* [Exercise]:
Exactly as written, return all the data, leaving its pictures behind.

* [Page images and extracted text]:
= = = = = = =

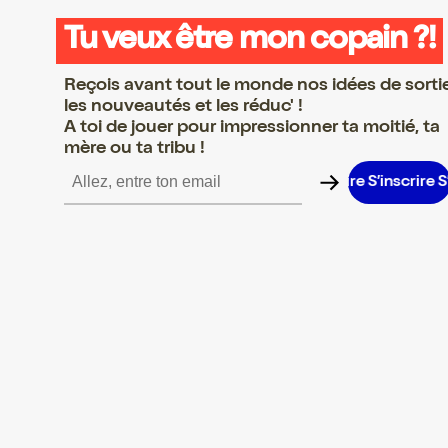
Tu veux être mon copain ?!
Reçois avant tout le monde nos idées de sorti
les nouveautés et les réduc' !
A toi de jouer pour impressionner ta moitié, ta
mère ou ta tribu !
inscrire S’inscrire S’inscrire S’inscrire S’inscrire S’inscrire S’insc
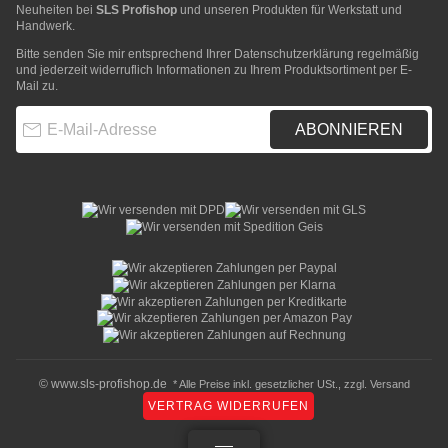
Neuheiten bei
SLS Profishop
und unseren Produkten für Werkstatt und
Handwerk.
Bitte senden Sie mir entsprechend Ihrer
Datenschutzerklärung
regelmäßig
und jederzeit widerruflich Informationen zu Ihrem Produktsortiment per E-
Mail zu.
E-Mail-Adresse
ABONNIEREN
© www.sls-profishop.de
* Alle Preise inkl. gesetzlicher USt., zzgl.
Versand
VERTRAG WIDERRUFEN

= = = = = = =

* [The completed task]:
Tu veux être mon copain ?!
Reçois avant tout le monde nos idées de sorti
les nouveautés et les réduc' !
A toi de jouer pour impressionner ta moitié, ta
mère ou ta tribu !
inscrire S’inscrire S’inscrire S’inscrire S’inscrire S’inscrire S’insc
Neuheiten bei
SLS Profishop
und unseren Produkten für Werkstatt und
Handwerk.
Bitte senden Sie mir entsprechend Ihrer
Datenschutzerklärung
regelmäßig
und jederzeit widerruflich Informationen zu Ihrem Produktsortiment per E-
Mail zu.
E-Mail-Adresse
ABONNIEREN
© www.sls-profishop.de
* Alle Preise inkl. gesetzlicher USt., zzgl.
Versand
VERTRAG WIDERRUFEN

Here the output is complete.